# [How to complete this task]
Begin at the line containing "15: (57, 173, 2.13)" in the data below and go on through the line containing "37: (151, 295, 2.08)", repeating each line exactly; include both ends and no other line.
[[ Material provided, beginning ]]
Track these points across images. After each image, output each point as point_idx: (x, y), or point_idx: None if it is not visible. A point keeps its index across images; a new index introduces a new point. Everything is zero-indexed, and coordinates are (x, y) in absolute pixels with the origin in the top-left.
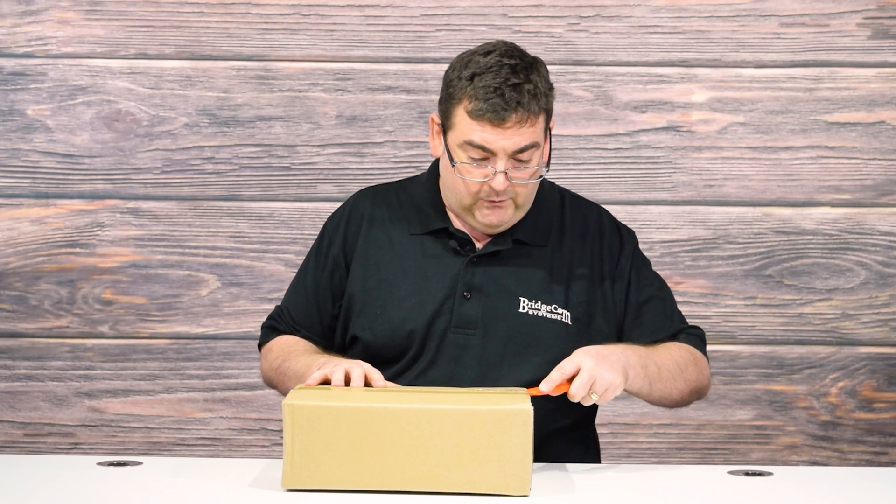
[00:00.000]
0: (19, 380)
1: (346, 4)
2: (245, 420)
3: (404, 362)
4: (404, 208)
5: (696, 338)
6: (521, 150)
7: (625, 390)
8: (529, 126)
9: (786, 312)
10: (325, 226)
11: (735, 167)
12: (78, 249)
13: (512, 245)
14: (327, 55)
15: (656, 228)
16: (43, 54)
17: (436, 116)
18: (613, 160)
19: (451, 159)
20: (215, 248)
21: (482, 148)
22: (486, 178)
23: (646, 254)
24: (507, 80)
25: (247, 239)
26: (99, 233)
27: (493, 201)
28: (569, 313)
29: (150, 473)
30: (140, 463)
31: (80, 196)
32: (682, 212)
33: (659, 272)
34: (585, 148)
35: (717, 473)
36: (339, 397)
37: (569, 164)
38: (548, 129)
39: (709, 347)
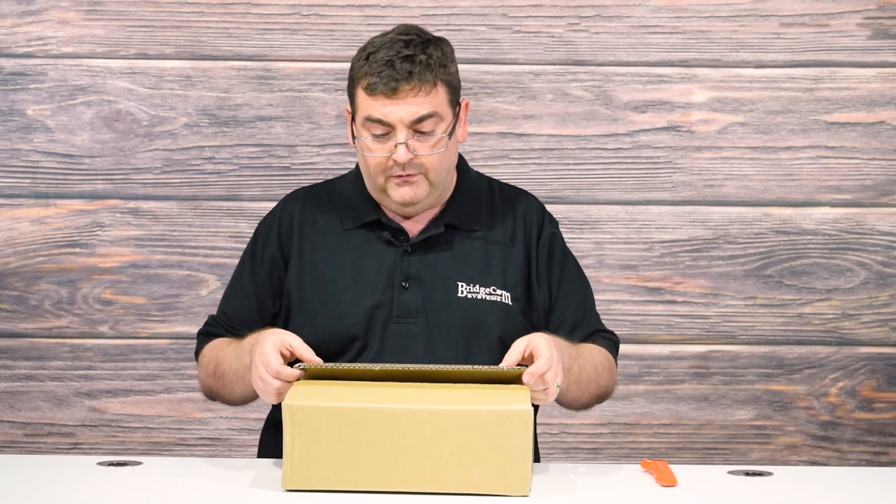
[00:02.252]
[[ Material provided, end ]]
[[ Material provided, beginning ]]
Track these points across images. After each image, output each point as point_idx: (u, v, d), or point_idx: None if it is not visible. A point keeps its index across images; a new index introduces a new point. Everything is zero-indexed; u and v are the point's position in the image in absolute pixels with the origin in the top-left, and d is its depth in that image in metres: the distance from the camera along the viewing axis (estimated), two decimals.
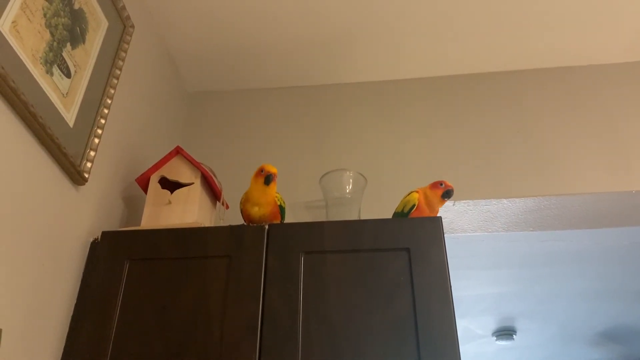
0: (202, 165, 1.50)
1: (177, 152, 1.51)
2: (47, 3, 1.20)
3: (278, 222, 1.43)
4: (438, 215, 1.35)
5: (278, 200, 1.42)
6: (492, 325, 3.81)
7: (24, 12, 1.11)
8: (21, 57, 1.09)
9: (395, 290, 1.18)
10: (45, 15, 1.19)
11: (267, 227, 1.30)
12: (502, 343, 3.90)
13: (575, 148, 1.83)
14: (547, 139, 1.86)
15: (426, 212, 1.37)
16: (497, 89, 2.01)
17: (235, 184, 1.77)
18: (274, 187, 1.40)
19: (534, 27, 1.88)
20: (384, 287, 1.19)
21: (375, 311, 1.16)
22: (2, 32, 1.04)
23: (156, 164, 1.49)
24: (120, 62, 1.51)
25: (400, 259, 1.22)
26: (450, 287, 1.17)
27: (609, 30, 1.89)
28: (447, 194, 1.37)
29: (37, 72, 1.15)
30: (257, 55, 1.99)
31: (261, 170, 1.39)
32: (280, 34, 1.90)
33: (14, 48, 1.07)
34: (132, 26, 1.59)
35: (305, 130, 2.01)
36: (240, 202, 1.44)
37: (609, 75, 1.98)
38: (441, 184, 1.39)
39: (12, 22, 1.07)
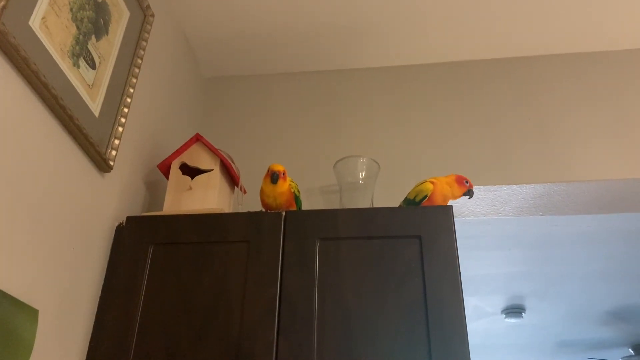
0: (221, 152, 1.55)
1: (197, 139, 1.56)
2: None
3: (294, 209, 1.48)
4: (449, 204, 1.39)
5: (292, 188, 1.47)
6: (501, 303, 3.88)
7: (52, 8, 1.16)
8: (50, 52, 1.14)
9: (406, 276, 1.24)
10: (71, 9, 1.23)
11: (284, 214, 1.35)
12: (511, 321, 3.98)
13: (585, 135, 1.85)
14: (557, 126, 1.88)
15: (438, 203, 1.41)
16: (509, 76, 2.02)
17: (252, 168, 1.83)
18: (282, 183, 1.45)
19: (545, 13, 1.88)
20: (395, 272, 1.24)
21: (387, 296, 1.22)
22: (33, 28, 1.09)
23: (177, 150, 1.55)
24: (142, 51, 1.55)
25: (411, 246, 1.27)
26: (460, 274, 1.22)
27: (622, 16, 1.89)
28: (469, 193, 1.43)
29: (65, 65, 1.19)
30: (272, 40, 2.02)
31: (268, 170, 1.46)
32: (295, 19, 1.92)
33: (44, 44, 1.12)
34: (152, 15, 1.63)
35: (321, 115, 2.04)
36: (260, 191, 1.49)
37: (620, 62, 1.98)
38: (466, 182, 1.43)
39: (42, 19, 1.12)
[[ Material provided, end ]]
[[ Material provided, beginning ]]
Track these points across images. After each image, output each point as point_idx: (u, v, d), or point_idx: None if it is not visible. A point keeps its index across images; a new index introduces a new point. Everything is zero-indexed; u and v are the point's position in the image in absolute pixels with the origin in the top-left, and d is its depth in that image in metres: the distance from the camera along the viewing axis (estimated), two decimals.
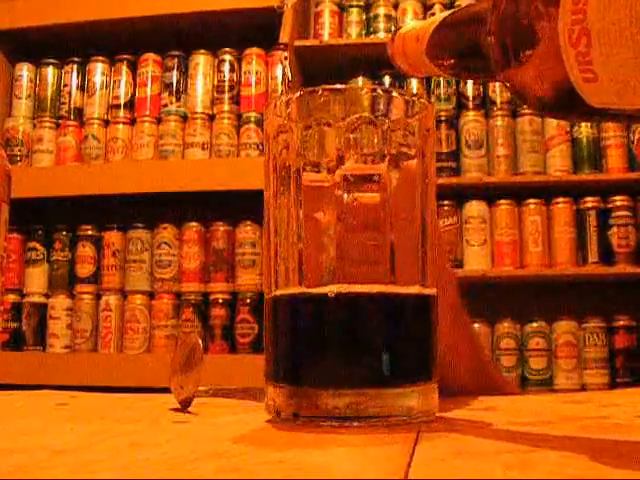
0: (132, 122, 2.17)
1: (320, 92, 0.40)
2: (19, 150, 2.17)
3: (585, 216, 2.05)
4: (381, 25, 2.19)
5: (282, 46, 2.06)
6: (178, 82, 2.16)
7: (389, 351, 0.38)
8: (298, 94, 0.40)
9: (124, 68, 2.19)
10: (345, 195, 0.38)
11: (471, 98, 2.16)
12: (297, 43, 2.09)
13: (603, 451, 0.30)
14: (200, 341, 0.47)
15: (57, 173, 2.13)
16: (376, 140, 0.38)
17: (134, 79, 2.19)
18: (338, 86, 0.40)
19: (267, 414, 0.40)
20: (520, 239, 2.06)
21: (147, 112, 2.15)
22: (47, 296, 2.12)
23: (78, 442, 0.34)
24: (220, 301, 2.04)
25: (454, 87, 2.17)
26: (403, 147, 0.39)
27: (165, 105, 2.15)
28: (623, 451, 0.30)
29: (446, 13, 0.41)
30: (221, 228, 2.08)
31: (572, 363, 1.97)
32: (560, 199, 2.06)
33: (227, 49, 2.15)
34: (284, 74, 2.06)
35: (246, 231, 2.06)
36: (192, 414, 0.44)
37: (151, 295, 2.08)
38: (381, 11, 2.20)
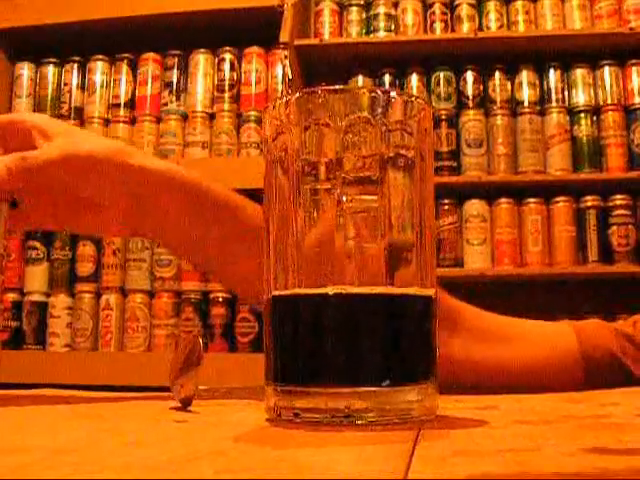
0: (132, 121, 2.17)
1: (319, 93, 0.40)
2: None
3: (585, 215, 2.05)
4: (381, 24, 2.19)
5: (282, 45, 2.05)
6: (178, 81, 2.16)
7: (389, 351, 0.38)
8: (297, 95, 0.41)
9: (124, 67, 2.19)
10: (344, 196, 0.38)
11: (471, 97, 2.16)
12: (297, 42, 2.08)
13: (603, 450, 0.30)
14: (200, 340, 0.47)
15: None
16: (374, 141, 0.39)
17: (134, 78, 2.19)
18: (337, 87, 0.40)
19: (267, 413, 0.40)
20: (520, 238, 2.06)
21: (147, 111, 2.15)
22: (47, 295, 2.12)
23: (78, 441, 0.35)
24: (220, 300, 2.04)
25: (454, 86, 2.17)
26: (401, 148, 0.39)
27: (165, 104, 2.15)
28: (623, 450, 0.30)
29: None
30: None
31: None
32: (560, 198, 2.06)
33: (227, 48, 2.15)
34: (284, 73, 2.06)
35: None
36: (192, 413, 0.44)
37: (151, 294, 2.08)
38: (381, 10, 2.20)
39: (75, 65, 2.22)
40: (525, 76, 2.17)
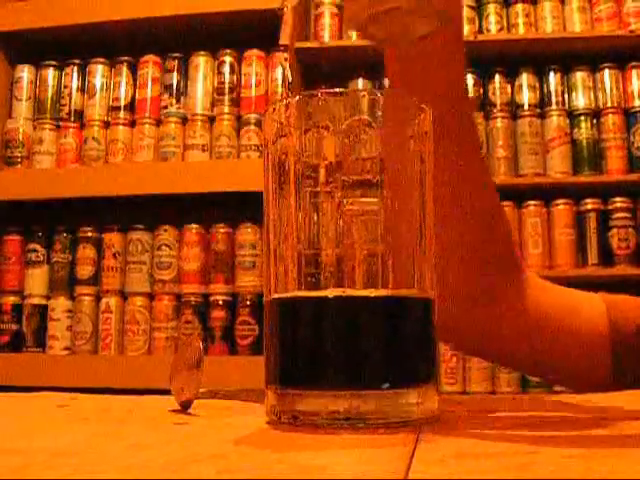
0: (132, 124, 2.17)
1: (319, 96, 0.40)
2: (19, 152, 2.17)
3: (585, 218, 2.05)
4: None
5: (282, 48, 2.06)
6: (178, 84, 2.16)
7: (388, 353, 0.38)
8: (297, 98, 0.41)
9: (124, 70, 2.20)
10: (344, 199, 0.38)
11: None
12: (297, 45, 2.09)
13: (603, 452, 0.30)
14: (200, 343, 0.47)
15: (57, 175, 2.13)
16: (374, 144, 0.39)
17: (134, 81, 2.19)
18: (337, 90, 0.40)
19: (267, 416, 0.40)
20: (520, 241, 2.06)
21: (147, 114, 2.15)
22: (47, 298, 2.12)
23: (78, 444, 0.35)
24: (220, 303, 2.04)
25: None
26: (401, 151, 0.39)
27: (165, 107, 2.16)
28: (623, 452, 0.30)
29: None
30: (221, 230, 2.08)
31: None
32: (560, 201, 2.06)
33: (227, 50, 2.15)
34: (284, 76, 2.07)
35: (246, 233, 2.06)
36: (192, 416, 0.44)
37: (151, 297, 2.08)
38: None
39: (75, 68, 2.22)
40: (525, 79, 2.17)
[[ Material provided, end ]]
# [Answer space]
15: (57, 173, 2.13)
16: (376, 140, 0.38)
17: (134, 79, 2.19)
18: (338, 86, 0.40)
19: (267, 414, 0.40)
20: (520, 239, 2.06)
21: (147, 112, 2.15)
22: (47, 296, 2.12)
23: (78, 442, 0.34)
24: (220, 301, 2.04)
25: (454, 87, 2.17)
26: (403, 147, 0.39)
27: (165, 105, 2.15)
28: (623, 451, 0.30)
29: (446, 13, 0.41)
30: (221, 228, 2.08)
31: (572, 363, 1.97)
32: (560, 199, 2.06)
33: (227, 49, 2.15)
34: (284, 74, 2.06)
35: (246, 231, 2.06)
36: (192, 414, 0.44)
37: (151, 295, 2.08)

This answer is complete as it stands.